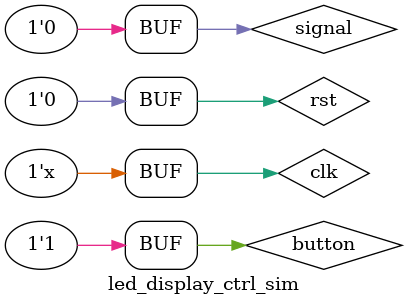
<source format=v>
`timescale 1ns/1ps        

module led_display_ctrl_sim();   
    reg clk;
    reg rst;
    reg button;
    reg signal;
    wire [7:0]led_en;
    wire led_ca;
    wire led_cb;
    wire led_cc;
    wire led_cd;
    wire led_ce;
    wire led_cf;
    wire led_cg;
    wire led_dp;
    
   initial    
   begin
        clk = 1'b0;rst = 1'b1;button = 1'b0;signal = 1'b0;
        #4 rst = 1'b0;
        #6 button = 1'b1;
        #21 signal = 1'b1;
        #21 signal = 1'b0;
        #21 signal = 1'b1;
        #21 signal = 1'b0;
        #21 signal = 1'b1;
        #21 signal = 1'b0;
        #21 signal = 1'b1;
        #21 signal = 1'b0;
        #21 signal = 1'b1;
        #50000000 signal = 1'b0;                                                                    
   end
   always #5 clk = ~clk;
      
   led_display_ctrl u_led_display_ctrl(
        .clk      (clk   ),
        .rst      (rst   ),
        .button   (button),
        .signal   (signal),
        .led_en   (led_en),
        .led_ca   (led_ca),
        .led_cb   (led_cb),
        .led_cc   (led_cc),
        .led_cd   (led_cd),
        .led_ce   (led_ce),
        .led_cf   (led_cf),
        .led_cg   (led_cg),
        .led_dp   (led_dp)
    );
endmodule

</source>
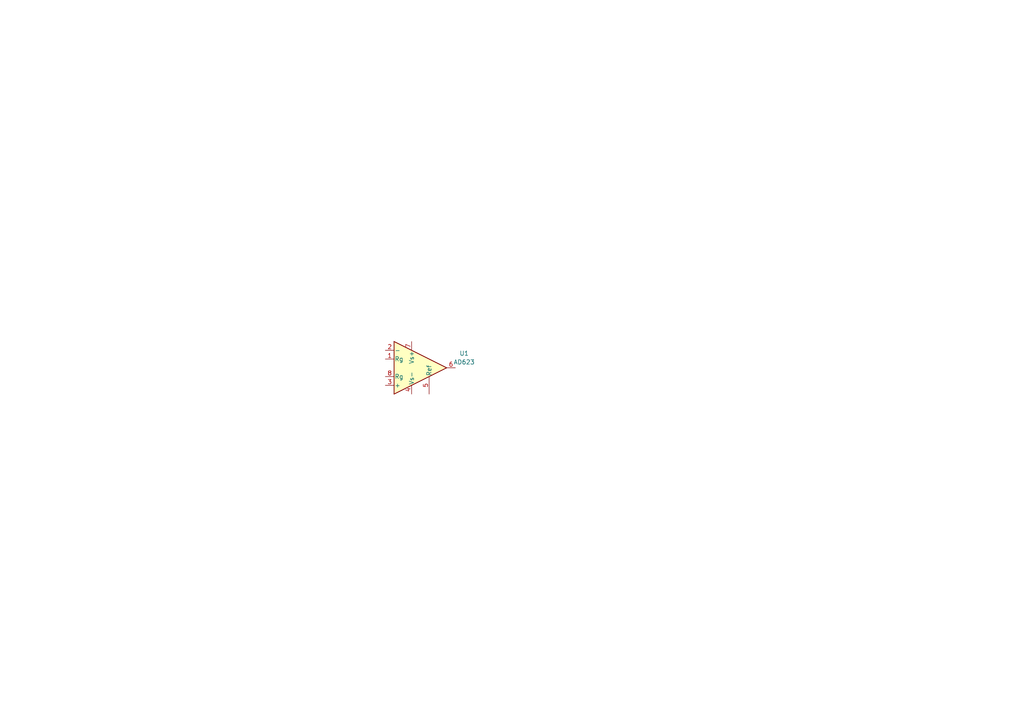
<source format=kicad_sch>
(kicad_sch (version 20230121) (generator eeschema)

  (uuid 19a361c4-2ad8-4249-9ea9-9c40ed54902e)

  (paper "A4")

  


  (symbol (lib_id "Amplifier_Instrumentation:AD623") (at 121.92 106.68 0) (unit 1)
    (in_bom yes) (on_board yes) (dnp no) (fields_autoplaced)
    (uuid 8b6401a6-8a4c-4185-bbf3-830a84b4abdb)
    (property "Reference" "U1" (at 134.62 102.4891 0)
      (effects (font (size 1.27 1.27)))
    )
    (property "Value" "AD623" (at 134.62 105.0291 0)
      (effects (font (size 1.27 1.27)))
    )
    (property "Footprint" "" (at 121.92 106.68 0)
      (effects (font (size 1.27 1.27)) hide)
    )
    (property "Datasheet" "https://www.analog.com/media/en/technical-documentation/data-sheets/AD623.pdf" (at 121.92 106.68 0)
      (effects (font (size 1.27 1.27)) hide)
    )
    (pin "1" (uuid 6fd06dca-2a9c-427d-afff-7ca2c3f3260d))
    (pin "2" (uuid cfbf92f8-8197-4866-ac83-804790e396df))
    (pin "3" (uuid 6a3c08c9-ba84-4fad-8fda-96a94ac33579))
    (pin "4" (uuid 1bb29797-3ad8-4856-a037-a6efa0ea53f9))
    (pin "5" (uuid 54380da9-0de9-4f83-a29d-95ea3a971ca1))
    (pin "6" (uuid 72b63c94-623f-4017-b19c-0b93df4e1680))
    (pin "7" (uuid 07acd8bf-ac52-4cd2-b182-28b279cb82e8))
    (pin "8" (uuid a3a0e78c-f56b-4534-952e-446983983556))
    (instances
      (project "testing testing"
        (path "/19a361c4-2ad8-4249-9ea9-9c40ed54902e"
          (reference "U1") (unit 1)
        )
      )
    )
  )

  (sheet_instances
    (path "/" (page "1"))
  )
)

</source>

== == ==

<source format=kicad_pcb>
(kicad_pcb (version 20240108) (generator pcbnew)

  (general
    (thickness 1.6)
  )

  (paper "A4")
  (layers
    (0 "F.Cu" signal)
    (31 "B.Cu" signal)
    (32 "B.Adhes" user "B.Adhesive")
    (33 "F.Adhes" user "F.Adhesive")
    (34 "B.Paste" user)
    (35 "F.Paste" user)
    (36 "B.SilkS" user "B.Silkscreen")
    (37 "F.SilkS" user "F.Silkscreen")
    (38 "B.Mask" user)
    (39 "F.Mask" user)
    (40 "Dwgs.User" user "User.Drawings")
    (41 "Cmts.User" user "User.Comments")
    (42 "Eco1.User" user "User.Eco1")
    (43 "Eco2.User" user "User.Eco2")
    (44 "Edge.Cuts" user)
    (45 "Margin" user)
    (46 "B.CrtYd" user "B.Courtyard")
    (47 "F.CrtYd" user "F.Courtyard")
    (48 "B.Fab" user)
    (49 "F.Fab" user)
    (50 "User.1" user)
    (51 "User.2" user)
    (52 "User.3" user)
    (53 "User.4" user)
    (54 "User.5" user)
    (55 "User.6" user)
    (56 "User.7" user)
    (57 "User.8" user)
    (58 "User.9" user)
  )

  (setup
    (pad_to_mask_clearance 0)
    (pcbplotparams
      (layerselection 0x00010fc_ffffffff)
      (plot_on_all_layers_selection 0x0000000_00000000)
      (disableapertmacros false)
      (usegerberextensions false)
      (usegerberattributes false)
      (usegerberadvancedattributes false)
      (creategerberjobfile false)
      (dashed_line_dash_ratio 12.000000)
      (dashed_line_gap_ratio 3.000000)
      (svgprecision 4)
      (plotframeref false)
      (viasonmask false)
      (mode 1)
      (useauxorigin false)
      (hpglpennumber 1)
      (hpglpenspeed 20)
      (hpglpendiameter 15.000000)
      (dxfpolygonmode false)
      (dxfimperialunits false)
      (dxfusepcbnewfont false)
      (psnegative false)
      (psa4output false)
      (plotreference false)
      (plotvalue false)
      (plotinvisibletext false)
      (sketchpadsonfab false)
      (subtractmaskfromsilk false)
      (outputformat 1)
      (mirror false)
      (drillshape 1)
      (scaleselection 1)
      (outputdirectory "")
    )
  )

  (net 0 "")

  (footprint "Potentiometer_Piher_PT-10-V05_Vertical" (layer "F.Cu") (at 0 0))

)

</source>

== == ==

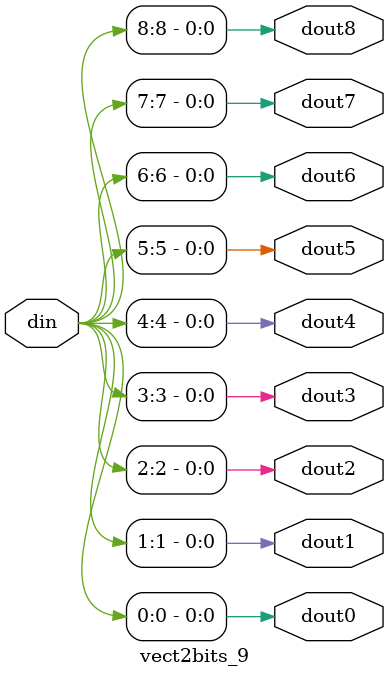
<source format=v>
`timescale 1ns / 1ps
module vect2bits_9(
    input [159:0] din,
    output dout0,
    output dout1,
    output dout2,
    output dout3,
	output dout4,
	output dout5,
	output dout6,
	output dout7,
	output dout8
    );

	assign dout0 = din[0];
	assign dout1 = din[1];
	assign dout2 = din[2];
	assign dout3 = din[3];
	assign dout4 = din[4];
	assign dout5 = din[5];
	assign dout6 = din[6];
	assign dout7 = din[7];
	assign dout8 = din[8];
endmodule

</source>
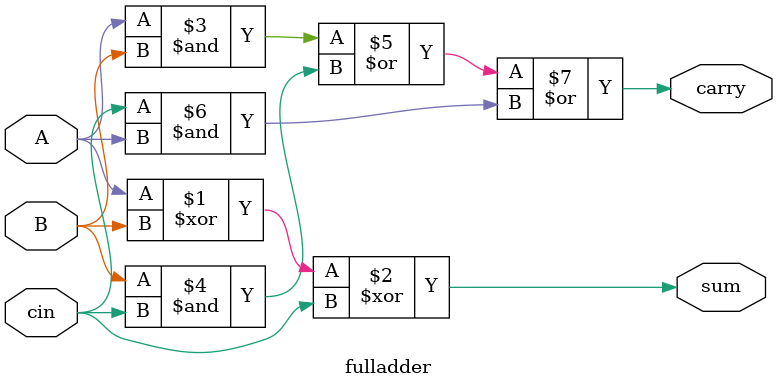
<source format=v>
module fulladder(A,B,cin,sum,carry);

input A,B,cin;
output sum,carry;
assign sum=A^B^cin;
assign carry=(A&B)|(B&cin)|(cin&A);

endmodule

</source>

== == ==

## The task
Find the lines of the listing above that hold "timescale". Please copy them.

## Task solution
`timescale 1ns/1ps        
`timescale 1ns / 1ps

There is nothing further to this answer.